To do:
#1 In the text on terrorism and self-determination, list each action that the quoted UN paragraph sets out under "Dissuasion."
#2 Reproduce the text on terrorism and self-determination from "Dissuasion, working to" up to and including "stopping State collapse.", swapping "organized crime" for "drug trafficking".

Reading text:
----------------------------------------

A 2004 UN document titled “A More Secure World: A Shared Responsibility” addresses, in part, the threat of terrorism. Without defining what terrorism is, it defines what its consequences are: end of the rule of law, attacks on civilians. It also mentions that counter-terrorism as applied between 2001 and 2004 was already in violation of human rights law, specifically its fundamental part, the right to life. The UN panel in charge of suggesting how to secure said world talked about addressing the causes of terrorism. And in that, arose the concept of political violence in self-determination: occupation. Para. 148:

A thread that runs through all such concerns is the imperative to develop a global strategy of fighting terrorism that addresses root causes and strengthens responsible Stats and the rule of law and fundamental human rights. What is required is a comprehensive strategy that incorporates but is broader than coercive measures. The United Nations, with the Secretary-General taking a leading role, should promote such a comprehensive strategy, which includes:

Dissuasion, working to reverse the causes or facilitators of terrorism, including through promoting social and political rights, the rule of law and democratic reform; working to end occupations and address major political grievances; combating organized crime; reducing poverty and unemployment; and stopping State collapse.

Much has been written about the historically convenient and politically fluid concept of a national security threat. Recent FOIAs filed by MIT researcher Ryan Shapiro on the FBI’s assessment of Nelson Mandela and the ANC‘s role in defeating the apartheid government of South Africa have reminded the collective consciousness that Mandela,this beloved figure whose funeral was attended by the leaders of the free world, was once deemed a terrorist by those very governments, the ANC being removed from the State Department’s terrorist organisation list only in 2008. That Mandela later became a head of state in his own right, reaching the high office after a democratically held election changed the US vision – to the point of the FBI suspecting Mandela would then, in turn, be a victim of terrorism. Would anyone today consider Mandela’s fight less than honourable? Would anyone condemn sternly the actions of the ANC before his rise to power as a people oppressed under state authority based on race? Because the very concept of self-determination implies and involves a rejection of the authority in place, to the point of removing it by force if necessary to install a form of governance that pleases the population, acts of terrorism are often perceived as political violence against the state apparatus itself, the civilian casualties being collateral to the point being made that the authority itself isn’t legitimate. The necessity invoked by the state to protect itself from terrorism is in turn invoked by the fighters to express their will for freedom. The labeling of terrorism, therefore, is a political accusation of the state against which it is aimed: this authority isn’t legitimate and is oppressive. Considering Mandela a terrorist, at the time, meant supporting the apartheid regime of South Africa against an insurgency hell-bent on destroying the status quo.

----------------------------------------

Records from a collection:
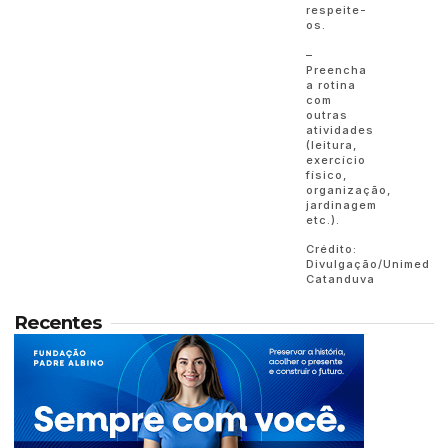
respeite-
os.
–
Preencha
a rotina
com
outras
atividades
(leitura,
exercício
físico,
organização,
jardinagem
etc.).
Crédito:
Divulgação/Unimed
Catanduva
Recentes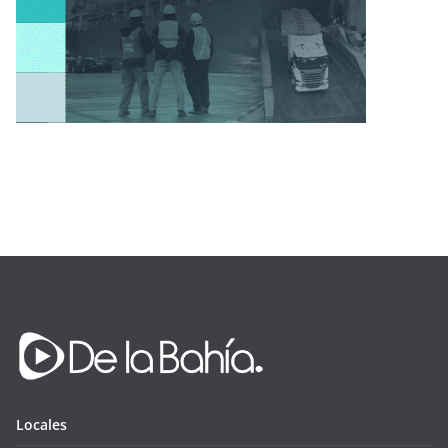
Locales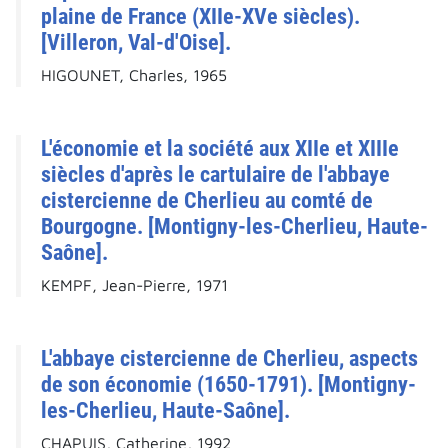
plaine de France (XIIe-XVe siècles).
[Villeron, Val-d'Oise].
HIGOUNET, Charles, 1965
L'économie et la société aux XIIe et XIIIe
siècles d'après le cartulaire de l'abbaye
cistercienne de Cherlieu au comté de
Bourgogne. [Montigny-les-Cherlieu, Haute-
Saône].
KEMPF, Jean-Pierre, 1971
L'abbaye cistercienne de Cherlieu, aspects
de son économie (1650-1791). [Montigny-
les-Cherlieu, Haute-Saône].
CHAPUIS, Catherine, 1992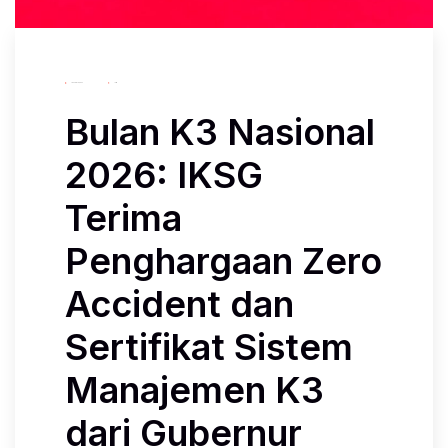
January 15, 2026
Iksg
Bulan K3 Nasional
2026: IKSG
Terima
Penghargaan Zero
Accident dan
Sertifikat Sistem
Manajemen K3
dari Gubernur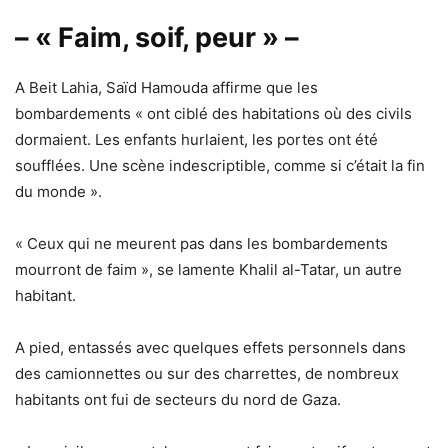
– « Faim, soif, peur » –
A Beit Lahia, Saïd Hamouda affirme que les
bombardements « ont ciblé des habitations où des civils
dormaient. Les enfants hurlaient, les portes ont été
soufflées. Une scène indescriptible, comme si c’était la fin
du monde ».
« Ceux qui ne meurent pas dans les bombardements
mourront de faim », se lamente Khalil al-Tatar, un autre
habitant.
A pied, entassés avec quelques effets personnels dans
des camionnettes ou sur des charrettes, de nombreux
habitants ont fui de secteurs du nord de Gaza.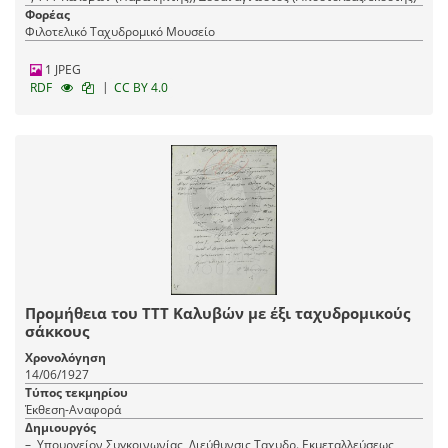
Φορέας
Φιλοτελικό Ταχυδρομικό Μουσείο
1 JPEG
|
RDF
CC BY 4.0
Προμήθεια του ΤΤΤ Καλυβών με έξι ταχυδρομικούς
σάκκους
Χρονολόγηση
14/06/1927
Τύπος τεκμηρίου
Έκθεση-Αναφορά
Δημιουργός
–, Υπουργείον Συγκοινωνίας, Διεύθυνσις Ταχυδρ. Εκμεταλλεύσεως,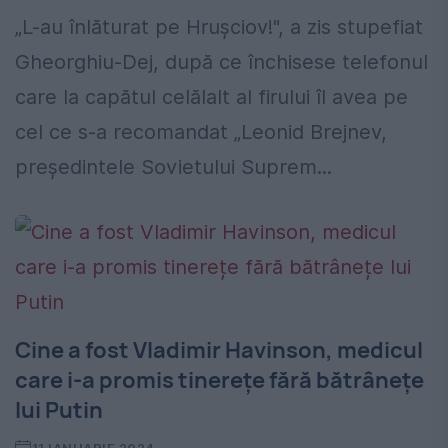
„L-au înlăturat pe Hruşciov!", a zis stupefiat
Gheorghiu-Dej, după ce închisese telefonul
care la capătul celălalt al firului îl avea pe
cel ce s-a recomandat „Leonid Brejnev,
preşedintele Sovietului Suprem...
Cine a fost Vladimir Havinson, medicul
care i-a promis tinerețe fără bătrânețe
lui Putin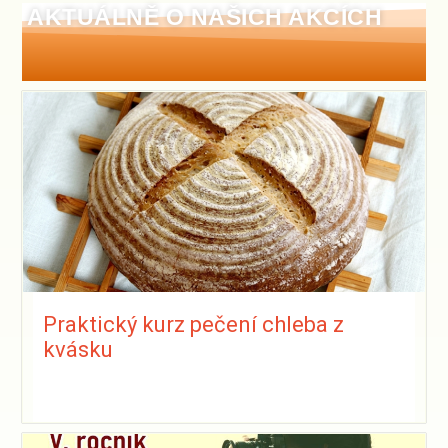
AKTUÁLNĚ O NAŠICH AKCÍCH
Praktický kurz pečení chleba z
kvásku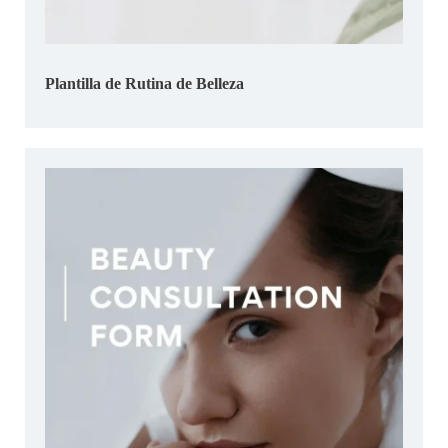
Plantilla de Rutina de Belleza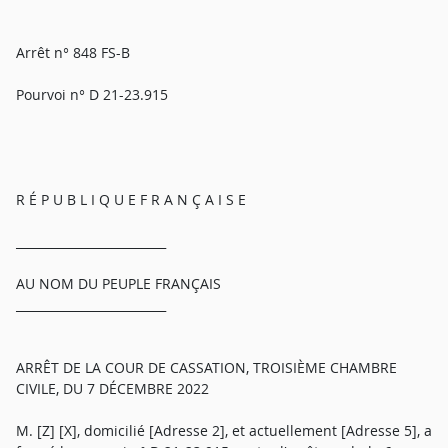
Arrêt n° 848 FS-B
Pourvoi n° D 21-23.915
R É P U B L I Q U E F R A N Ç A I S E
_________________________
AU NOM DU PEUPLE FRANÇAIS
_________________________
ARRÊT DE LA COUR DE CASSATION, TROISIÈME CHAMBRE
CIVILE, DU 7 DÉCEMBRE 2022
M. [Z] [X], domicilié [Adresse 2], et actuellement [Adresse 5], a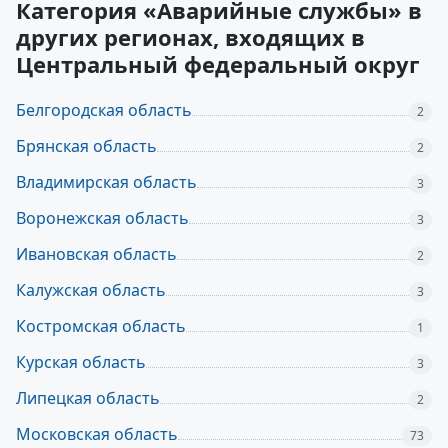
Категория «Аварийные службы» в
других регионах, входящих в
Центральный федеральный округ
Белгородская область
2
Брянская область
2
Владимирская область
3
Воронежская область
3
Ивановская область
2
Калужская область
3
Костромская область
1
Курская область
3
Липецкая область
2
Московская область
73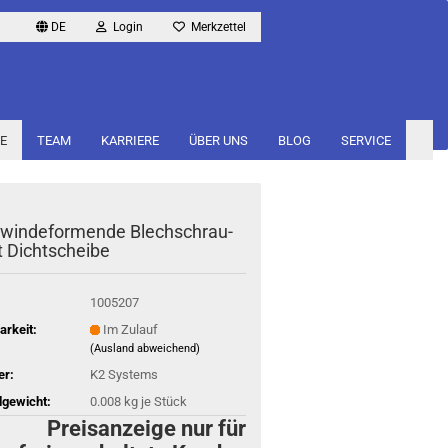
DE
Login
Merkzettel
E
TEAM
KARRIERE
ÜBER UNS
BLOG
SERVICE
win­de­for­men­de Blech­schrau­
 Dicht­schei­be
1005207
arkeit:
Im Zulauf
(Ausland abweichend)
er:
K2 Systems
gewicht:
0.008
kg je Stück
Preisanzeige nur für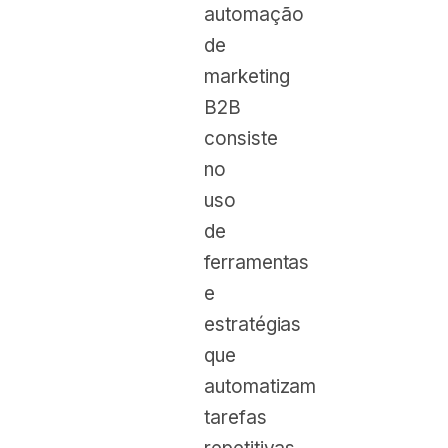
automação
de
marketing
B2B
consiste
no
uso
de
ferramentas
e
estratégias
que
automatizam
tarefas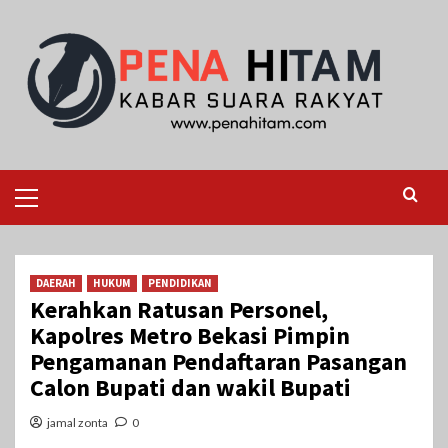
Skip
to
content
Primary
Menu
DAERAH
HUKUM
PENDIDIKAN
Kerahkan Ratusan Personel,
Kapolres Metro Bekasi Pimpin
Pengamanan Pendaftaran Pasangan
Calon Bupati dan wakil Bupati
jamal zonta
0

----------------------------------------

Activity answers:
#1
- Working to reverse the causes or facilitators of terrorism, including through promoting social and political rights, the rule of law and democratic reform
- Working to end occupations and address major political grievances
- Combating organized crime
- Reducing poverty and unemployment
- Stopping State collapse

#2
Dissuasion, working to reverse the causes or facilitators of terrorism, including through promoting social and political rights, the rule of law and democratic reform; working to end occupations and address major political grievances; combating drug trafficking; reducing poverty and unemployment; and stopping State collapse.